僕はやはり過去からしか学べないんだなぁとつくづく思うのです。
あれはまだ僕が20代後半の頃の出来事です。
彼女と2人で当時流行っていた地下にあるお店で食事をしていました。
薄暗い店内はそこそこ賑わっており、ぼくたちは奥のテーブルに通されました。
他愛の無い話しをしながら食事を楽しんでいるとそこに
3人組の女性たちが、店内に入ってきたのです。
むむっ、どこかで会った女性!
そうです。異彩を放っていたその中の1人が、前カノだったのです。
それからというもの、彼女の話しは全く耳に入ってきませんでした。
彼女も僕の異変に気付いたらしく…。
語気を強めて
「ねぇ、チョット聞いてるの人の話。」
「どう思うの?」
どう思うのと聞かれても、話の内容を理解してない僕は困り果ててしまい
悪気は無かったのですがとっさに
「それはやっぱりパローレじゃない。」と言ってしまったのです。
どういう訳かBGMは、ハッキリと覚えておりました。
あの、パローレパローレと何回も繰り返すあの歌。後に知ったのですが邦題は甘い囁き。
話しを元に戻します。
「それはやっぱりパローレじゃない。」と、いうやいなや
まさに as soon asです。
彼女がなんと、コップいっぱいに氷の入ったお水を、僕の顔面に思いっきり浴びせたのです。
いうまでも無く、僕の頭から洋服までビッショリです。
その後すぐ彼女は、走ってお店から出て行ってしまいました。
フローリングの床の上にゴロゴロと氷の大きな音がこだまし、その音の大きさに
周りのお客さんたちの視線も痛いほど僕に注がれてしまいました。勿論前カノも…。
一人残された僕はどうすることもできず目の前にあったおしぼりで濡れた洋服を、拭うしか術がありませんでした。

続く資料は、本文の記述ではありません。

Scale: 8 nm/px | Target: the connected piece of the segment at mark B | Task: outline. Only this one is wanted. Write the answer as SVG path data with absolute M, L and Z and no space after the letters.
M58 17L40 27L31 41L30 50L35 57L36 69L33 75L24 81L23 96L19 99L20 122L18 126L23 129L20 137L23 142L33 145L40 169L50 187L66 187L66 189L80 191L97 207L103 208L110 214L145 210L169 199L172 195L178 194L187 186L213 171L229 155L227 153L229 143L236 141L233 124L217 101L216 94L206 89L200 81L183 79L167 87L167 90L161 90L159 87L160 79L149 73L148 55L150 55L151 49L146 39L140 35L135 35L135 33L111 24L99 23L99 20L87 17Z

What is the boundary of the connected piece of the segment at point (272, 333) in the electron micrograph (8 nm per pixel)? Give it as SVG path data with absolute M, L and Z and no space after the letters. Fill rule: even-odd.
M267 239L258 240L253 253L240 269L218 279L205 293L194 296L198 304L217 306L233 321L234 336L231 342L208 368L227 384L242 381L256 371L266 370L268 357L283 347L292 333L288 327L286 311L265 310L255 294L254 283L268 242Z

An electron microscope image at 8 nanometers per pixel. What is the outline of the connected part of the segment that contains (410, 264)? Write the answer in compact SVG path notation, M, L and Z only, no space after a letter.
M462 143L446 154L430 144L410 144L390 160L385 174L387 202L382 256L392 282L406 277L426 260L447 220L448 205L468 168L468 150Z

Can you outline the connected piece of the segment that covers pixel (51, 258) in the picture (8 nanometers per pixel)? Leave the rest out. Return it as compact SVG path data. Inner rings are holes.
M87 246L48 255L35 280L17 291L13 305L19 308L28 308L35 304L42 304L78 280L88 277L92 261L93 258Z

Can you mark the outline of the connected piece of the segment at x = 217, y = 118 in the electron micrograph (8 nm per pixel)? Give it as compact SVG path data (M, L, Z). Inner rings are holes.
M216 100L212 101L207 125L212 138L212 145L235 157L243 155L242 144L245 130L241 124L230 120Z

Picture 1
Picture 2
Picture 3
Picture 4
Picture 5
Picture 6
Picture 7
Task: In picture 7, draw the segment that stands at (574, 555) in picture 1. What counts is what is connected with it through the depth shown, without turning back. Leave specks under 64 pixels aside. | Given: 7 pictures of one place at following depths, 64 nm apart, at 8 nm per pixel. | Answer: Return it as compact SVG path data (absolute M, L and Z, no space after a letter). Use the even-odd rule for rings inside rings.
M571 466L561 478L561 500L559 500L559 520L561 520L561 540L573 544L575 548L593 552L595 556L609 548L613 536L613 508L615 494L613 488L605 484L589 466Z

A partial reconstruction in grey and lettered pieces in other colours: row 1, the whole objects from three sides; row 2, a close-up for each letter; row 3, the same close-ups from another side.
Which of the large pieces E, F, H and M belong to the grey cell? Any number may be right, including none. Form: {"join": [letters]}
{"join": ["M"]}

お店の人が、慌てて氷を拾いながら僕に近づいて来て、気の毒そうに囁いたのです。
「おしぼりお持ちしますか?」
僕にしてみればとてもありがたい甘い囁きでしたが、
「聞く前に早く持ってコーイ」と声にならない声を心の中で思いっきりあげていました。
「大丈夫です。」
そう言って何事もなっかったかのように、僕はお皿に残っていたチーズを食べたのでした。
それからというもの、お客様の声にならない声を聞けるよう日々努めている次第です。